Technologies like LPG, bioethanol, or electric cooking sometimes face hesitation: concerns about safety; fears that food tastes different; questions about fuel or power being reliable. Sustained outreach, demonstrations, and support programs can help people feel confident trying and sticking with cleaner options.

•Clarity in regulation and standards

When rules are predictable (safety, import duties, quality, permits, licensing), it makes it easier for innovators, businesses and communities to plan and invest. Where regulation is unclear or burdensome, projects can stall.

•Mobilizing finance for all

Large projects often get attention and funding. But what will make the difference is whether small actors (local businesses, rural communities, women-led ventures) also have access to capital, with manageable risk. Blended finance, guarantee schemes, or results-based incentives can help widen participation.

What life might look like if those things align

Here’s a snapshot of how daily life could shift if many of Energy Week 2025’s goals are realized — not just in policy, but in the homes, streets, farms, and towns:

•Rural areas with intermittent electricity might get reliable solar / hybrid systems; kids able to study at night, clinics keeping vaccines cold, phones and tools working more consistently.

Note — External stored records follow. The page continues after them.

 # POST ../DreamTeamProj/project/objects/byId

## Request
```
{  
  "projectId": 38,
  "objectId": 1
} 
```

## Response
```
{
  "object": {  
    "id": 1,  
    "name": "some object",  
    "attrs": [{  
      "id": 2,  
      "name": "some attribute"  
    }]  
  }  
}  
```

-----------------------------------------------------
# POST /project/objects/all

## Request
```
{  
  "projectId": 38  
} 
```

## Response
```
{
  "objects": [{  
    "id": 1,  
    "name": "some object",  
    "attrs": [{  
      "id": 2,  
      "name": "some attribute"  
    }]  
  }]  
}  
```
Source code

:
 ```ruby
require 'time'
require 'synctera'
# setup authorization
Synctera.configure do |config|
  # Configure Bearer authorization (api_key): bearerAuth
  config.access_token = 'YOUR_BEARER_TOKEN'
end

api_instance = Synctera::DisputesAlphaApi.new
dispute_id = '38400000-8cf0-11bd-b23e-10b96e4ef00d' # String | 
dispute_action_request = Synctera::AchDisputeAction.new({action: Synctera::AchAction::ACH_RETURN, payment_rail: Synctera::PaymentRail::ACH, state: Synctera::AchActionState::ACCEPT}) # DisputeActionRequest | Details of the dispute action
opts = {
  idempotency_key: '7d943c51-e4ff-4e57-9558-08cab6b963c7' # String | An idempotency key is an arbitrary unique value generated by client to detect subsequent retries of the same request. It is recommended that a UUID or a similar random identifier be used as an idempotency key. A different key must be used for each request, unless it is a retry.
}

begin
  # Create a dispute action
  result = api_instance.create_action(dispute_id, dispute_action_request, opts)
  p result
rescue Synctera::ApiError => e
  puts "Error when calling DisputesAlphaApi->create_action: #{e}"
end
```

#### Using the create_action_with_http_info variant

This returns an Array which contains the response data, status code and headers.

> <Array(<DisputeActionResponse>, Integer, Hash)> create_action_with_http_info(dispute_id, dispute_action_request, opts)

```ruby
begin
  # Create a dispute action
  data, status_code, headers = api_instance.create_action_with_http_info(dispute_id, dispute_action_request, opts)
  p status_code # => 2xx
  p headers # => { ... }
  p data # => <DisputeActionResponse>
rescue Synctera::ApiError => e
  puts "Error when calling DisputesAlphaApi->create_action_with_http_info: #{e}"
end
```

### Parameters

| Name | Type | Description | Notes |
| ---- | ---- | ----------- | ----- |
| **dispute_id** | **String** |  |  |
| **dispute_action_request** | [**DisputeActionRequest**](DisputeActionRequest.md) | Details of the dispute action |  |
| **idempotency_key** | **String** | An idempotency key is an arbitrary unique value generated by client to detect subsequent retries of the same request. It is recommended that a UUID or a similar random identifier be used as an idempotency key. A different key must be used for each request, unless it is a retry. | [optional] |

•Families cooking indoors with cleaner fuels or improved stoves: less smoke, fewer health issues, less time gathering fuel; more leisurely meals rather than rushed tasks.

•Farmers using solar irrigation, cold storage, or processing tools could grow more, lose less to spoilage, raise incomes — perhaps the difference between subsistence and small‐business.

•More electric motorcycles or vehicles in towns; more charging points; less noise, cleaner air, lower fuel bills.

•Local jobs created in installing, maintaining, assembling energy technologies; small businesses thriving around clean energy and cooking products.

•Forests less pressured, thanks to lower firewood and charcoal demand; air quality better; climate emissions slower to grow, helping Rwanda meet international climate goals.

Can this really happen — or is it still a dream?

In my view: yes, much of this can happen. It’s not just a dream. But it will take steady steps, not big leaps all at once.

If Rwanda and its partners keep the work going — investing wisely, keeping policies stable, supporting local innovators, ensuring people can truly afford and trust what’s offered — then the promises of Energy Week can shift from speeches and exhibitions to something people feel in their daily lives: cleaner air, better health, more opportunity, more dependable power.

If some of the steps aren’t taken — for instance, if finance stays concentrated in large projects, or new tech doesn’t reach remote households, or if maintenance is neglected — progress will still happen, but more slowly, and less evenly.

Final thought

Energy Week 2025 showed what Rwanda can aim for. The ideas and partnerships formed are powerful. What’s now needed is follow-through: turning good plans into everyday reality, ensuring that the benefits reach all corners of the country.

If those promises come true, Rwanda wouldn’t just have more energy — it’d have a more resilient, healthier, fairer future. And that is something worth working toward.